Other federal judges in Virginia thereafter questioned Halligan’s appointment, including one who mandated Halligan file a writing to the court explaining why she was still using the U.S. Attorney moniker even though the rule of law told her she could not. On January 13, Halligan responded, using language that could most charitably be viewed as an affront to any jurist, certainly a federal judge. She posits she is entitled to continue using the title because it remains a contested legal position. As to this ruling that referenced lawyers’ compliance with ethics rules, she wrote,

“The Court’s thinly veiled threat to use attorney discipline to cudgel the Executive Branch into conforming its legal position in all criminal prosecutions to the views of a single district judge is a gross abuse of power and an affront to the separation of powers.”

Miles Zaremski – Original Credit: Courtesy photo

But the rule of law applies to us all, from those of us that might have to pay a fine for a speeding ticket even to the circumstances in which she finds herself.

Of course, advocacy is expected among parties at issue with one another in a court of law, and the court’s decision awaits from challenging her continued use of U.S. Attorney.

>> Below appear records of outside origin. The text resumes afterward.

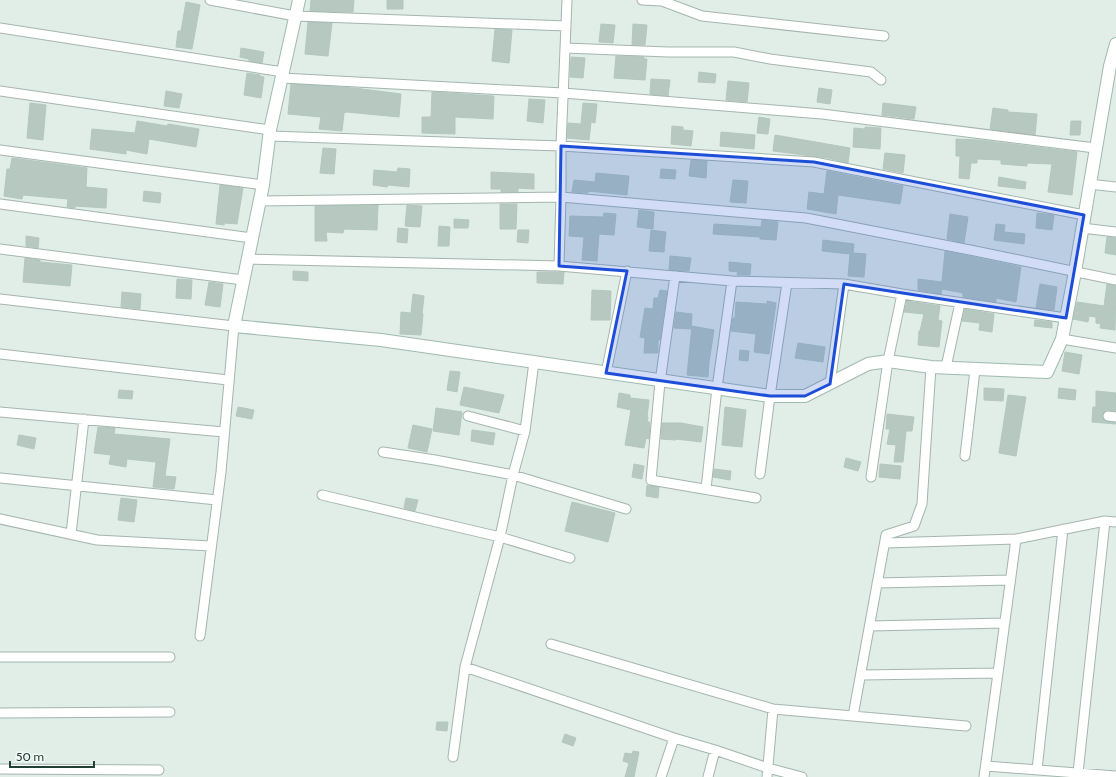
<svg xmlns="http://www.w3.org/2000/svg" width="1116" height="777" viewBox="0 0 1116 777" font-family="Cabin,sans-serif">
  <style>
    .building { fill: #b6c8c0; stroke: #b3c8be }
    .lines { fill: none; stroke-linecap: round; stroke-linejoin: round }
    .street-casing { stroke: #a3b6ae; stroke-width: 11 }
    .secondary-casing { stroke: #9fbaaf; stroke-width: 14 }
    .street { stroke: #fff; stroke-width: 9 }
    .secondary { stroke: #fff; stroke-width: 12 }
    .marked { fill: #1d4ed8; fill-opacity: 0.2; stroke: #1d4ed8; stroke-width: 3; stroke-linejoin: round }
  </style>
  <rect width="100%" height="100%" fill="#e1ede7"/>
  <path class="building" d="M311,0H354L353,12L310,11Z
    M387,0H403V9H387Z
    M186,2L200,5L192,49L176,47L178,31H181Z
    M308,22L332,23L328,56L305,54Z
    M601,24L615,25L613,43L599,42Z
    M633,24L647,25L645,45H632Z
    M495,29L512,30L509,63L492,61Z
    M241,48L264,52L262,63L249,61V59L240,57Z
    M616,56L644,57V59H647L645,80L614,78Z
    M571,57L585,58L583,78L570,77Z
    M699,72L716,74L715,83L698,82Z
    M247,73L260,75V76L264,77L261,98L244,95Z
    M651,79L670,80L668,96L650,94Z
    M728,81L749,83L747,102L726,100Z
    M291,84L354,88L401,94L399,117L347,112L344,113L342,131L319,129L321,117L288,114Z
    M819,88L832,90L830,104L817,102Z
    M166,91L182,94L179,108L164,106Z
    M432,92L494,96L493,119L455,117V134L422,133V117H431Z
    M529,99L545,100L543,123L527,121Z
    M30,103L46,105L43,140L27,138Z
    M583,103L597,104L595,123L591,122L589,140L567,138L568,123L581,124Z
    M883,103L916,107L914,119L882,115Z
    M993,108L1008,110V112L1037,114L1035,135L990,129Z
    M759,117L770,119L768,134L757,133Z
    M137,121L167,126L168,124L199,129L196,147L149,139L147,154L126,150V154L90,149L92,129L135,133Z
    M1071,121H1081L1080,135H1070Z
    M672,126L683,127V130L693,131L691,146L671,144Z
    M865,127L881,128L880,149L853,147L854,128L865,129Z
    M721,132L755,135L754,149L720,146Z
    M775,135L850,148L848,163L828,158L773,151Z
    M956,139L979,140L1077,152L1072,195L1048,192L1052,164L1027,163V166L1001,164V160L977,159V163H971L969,179L959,178L960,156H956Z
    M323,148L336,149L334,174L320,173Z
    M885,153L905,155L903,173L883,169Z
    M12,158L87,168L86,187L107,189L106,208L75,206V208L67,207L68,199L23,195L22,199L4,196L7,169H10Z
    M691,160L707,161L706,178L689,176Z
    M398,168L410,169L409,187L388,185L387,187L373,185L374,170L397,172Z
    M661,169L676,170L675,179L660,178Z
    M827,171L903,186L900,204L838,195L836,214L807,209L809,192L824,194Z
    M491,172L534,174V189L518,188V192H501V189H491Z
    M596,173L629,176L627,195L588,191V193L572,192L574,180L595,182Z
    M999,177L1026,182L1025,189L998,186Z
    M733,180L748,181L746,203L730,202Z
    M220,185L243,188L237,224L225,223L224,225L216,224Z
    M144,191L161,193L160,203L143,201Z
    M500,204H517L516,229H500Z
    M378,205L377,230L344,229L343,233L326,232L327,241H315V206Z
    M407,205L422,206L420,227L405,226Z
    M639,210L654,212L653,229L637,227Z
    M604,213L616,214L614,235L599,234L597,261L582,260L584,237L569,236L570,216L603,217Z
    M1037,213L1054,215L1052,230L1036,228Z
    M950,214L968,217L964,243L947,239Z
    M454,219L469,220L468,228H454Z
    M762,220L778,222L776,240L760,239V237L713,234L714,224L761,227Z
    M996,224L1005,225L1004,232L1025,234L1024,244L994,240Z
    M439,226L450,227L449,246H438Z
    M398,228L408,229L407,243L397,242Z
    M518,230H529L528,243L517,242Z
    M651,230L666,232L664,252L649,251Z
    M26,236L39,238L38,248L26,246Z
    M1107,237L1116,238V255L1105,253Z
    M823,240L854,244L853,253L866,254L864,277L848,276L850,254L822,251Z
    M945,251L1021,267L1016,302L996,298V302L963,297V293L942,289L941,294L918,290V279L942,282Z
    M670,256L691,258L689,271L669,270Z
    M25,258L40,260V262L72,265L70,286L23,282Z
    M729,262L751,264L750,275H737L738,272L729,271Z
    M293,271L308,272V281L293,280Z
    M537,272H564L563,284L537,283Z
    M177,279L192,280L191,299L176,298Z
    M209,282L223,284L220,307L205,305Z
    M1040,284L1057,287L1054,310L1036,308Z
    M1107,284L1116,286L1115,330L1100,328L1101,324L1096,323V317L1089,316L1088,322L1073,319L1077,302L1104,306Z
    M592,290L611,291L610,320H591Z
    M660,290L667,291L660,340H658V353H644L645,338L640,337L645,308L653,309L654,298H658Z
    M122,292L141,294L140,309L121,307Z
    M413,294L424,296L422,314H423L421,335L400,334L401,312L411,313Z
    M767,301L776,303L769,354L754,352L756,334L731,331L733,318H735L736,302L767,304Z
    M907,301L940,306L938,320L942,321L939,347L918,345L919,331H920L924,314L904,312Z
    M965,309L994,314L992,332L979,330L980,323L962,321Z
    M676,312L692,314L691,329L674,328Z
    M1035,320L1052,322V328L1034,326Z
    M692,326L714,330L709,362L708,377L687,375Z
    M798,343L825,347L823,362L795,358Z
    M740,350L749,351L748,361L739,360Z
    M1065,352L1082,355L1079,374L1062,371Z
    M450,371L460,372L457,392L447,390Z
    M464,387L504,395L499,413L460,405Z
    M984,388L1004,389L1003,401L984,400Z
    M1059,388L1076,390L1075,400L1058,398Z
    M119,390L133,391L132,399L118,398Z
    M1096,391L1116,393V411L1106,410L1102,416L1105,421L1116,423V424L1092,422L1093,407H1096Z
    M619,393L630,395V398L649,400L647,417H648L647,422H650L649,439L646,438L644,448L625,445L631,410L617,407Z
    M1008,395L1026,397L1016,456L999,453Z
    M238,407L254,410L252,419L236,416Z
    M725,407L746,410L742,447L722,445Z
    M436,408L462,412L459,435L433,431Z
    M887,414L914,417L912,431H906L903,462H894L896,445L887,444L890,429H886Z
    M662,423H681L703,427L701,442L676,439V440L661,439Z
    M413,425L432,429L427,452L408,448Z
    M98,427L115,428L114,434L170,439L165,476L176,477L174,489L153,487L156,462L127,459L126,467L109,464L111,455L94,453Z
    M472,430L495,433L493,445L471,441Z
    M19,435L36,438L34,449L17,445Z
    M846,458L861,462L858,471L844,467Z
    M634,464L644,466L642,479L632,477Z
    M880,464L901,466L900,479L879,477Z
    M714,469L731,471L730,480L713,477Z
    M647,485L659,487L658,498L646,496Z
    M121,498L137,500L134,522L118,520Z
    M406,498L418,500L415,511L404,508Z
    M572,502L615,513L608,542L565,531Z
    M437,722H448L447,731L436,730Z
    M565,734L576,738L573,746L562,742Z
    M633,751L639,752L634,777H625L629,763L623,761L625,753L632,754Z"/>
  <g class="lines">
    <defs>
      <path id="street" d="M210,0L295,16L566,26
        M642,0L662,1L702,16L884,36
        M0,28L283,72
        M565,48L668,52H734L770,59L871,72L881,80
        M282,78L563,93L822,114L1095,148
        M0,91L270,130
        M270,136L561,146L814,162L1084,215
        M0,150L263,185
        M1089,184L1116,187
        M260,201L561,197L806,218L975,251L1116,280
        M0,204L252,238
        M1082,228L1116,232
        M0,249L243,280
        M248,259L559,266L732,281L844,284L902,294L1066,318
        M559,266L561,197V146L567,0
        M675,276L660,382L651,480L756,498
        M0,299L234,326L221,472L200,636
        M1062,339L1116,348
        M0,354L228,380
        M946,367L960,303
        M606,373L627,271
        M830,384L844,284
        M0,412L224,432
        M468,416L525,431
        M1108,416L1116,417
        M383,452L435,460L513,475L626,509
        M965,456L975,370
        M760,474L770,396L787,283
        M871,477L888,361L902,294
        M0,478L217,500
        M706,489L717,388L732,281
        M322,495L500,537L570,558
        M0,519L97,540L211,546
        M71,534L84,419
        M885,543L1016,539L1105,521L1116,522
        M877,583L1010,580
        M870,626L1005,623
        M551,644L773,709L966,726
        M0,657H170
        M465,667L674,738L715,750L768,768L802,777
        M861,675L998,673
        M0,713L170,712
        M853,716L886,535L914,526L922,504L931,367
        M453,757L465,667L500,537L513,475L525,431L534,362
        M986,766L1116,776
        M0,769L159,770
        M1037,770L1063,529
        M1078,773L1105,521
        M661,777L674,738
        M708,777L715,750
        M767,777L773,709
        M984,777L1016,539"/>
      <path id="secondary" d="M299,0L270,130L263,185L234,326L381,340L770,396H805L868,364L888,361L931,367L1047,372L1062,339L1075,272L1110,66L1116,44"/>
    </defs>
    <use href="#street" class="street-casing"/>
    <use href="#secondary" class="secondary-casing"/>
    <use href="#street" class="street"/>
    <use href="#secondary" class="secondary"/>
  </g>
  <path class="marked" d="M561,146L814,162L1084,215L1066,318L844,284L830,384L805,396H770L606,373L627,271L559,266Z"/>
  <path d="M10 761v6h84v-6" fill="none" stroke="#204036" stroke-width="2"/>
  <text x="16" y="761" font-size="12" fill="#204036" stroke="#f2f9f6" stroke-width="3" paint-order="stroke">50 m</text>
</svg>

But what remains mightily germane, certainly for the lay public’s understanding of what us lawyers do, is that advocacy, even done zealously, that subverts the rule of law — using Halligan as a microcosm to what DOJ lawyers have been doing elsewhere — is untenable, without merit, and, in the end, will make that which is unlawful legal. Without abiding by the rule of law, a guiding beacon for our democracy will be vanquished. This is intolerable, unacceptable and certainly what us lawyers and our profession will never promote, advocate for, nor condone.

Miles J. Zaremski, who maintains a part-time residence in The Villages, has a 50-year legal career and is a former adjunct faculty member at the Stetson University School of Law.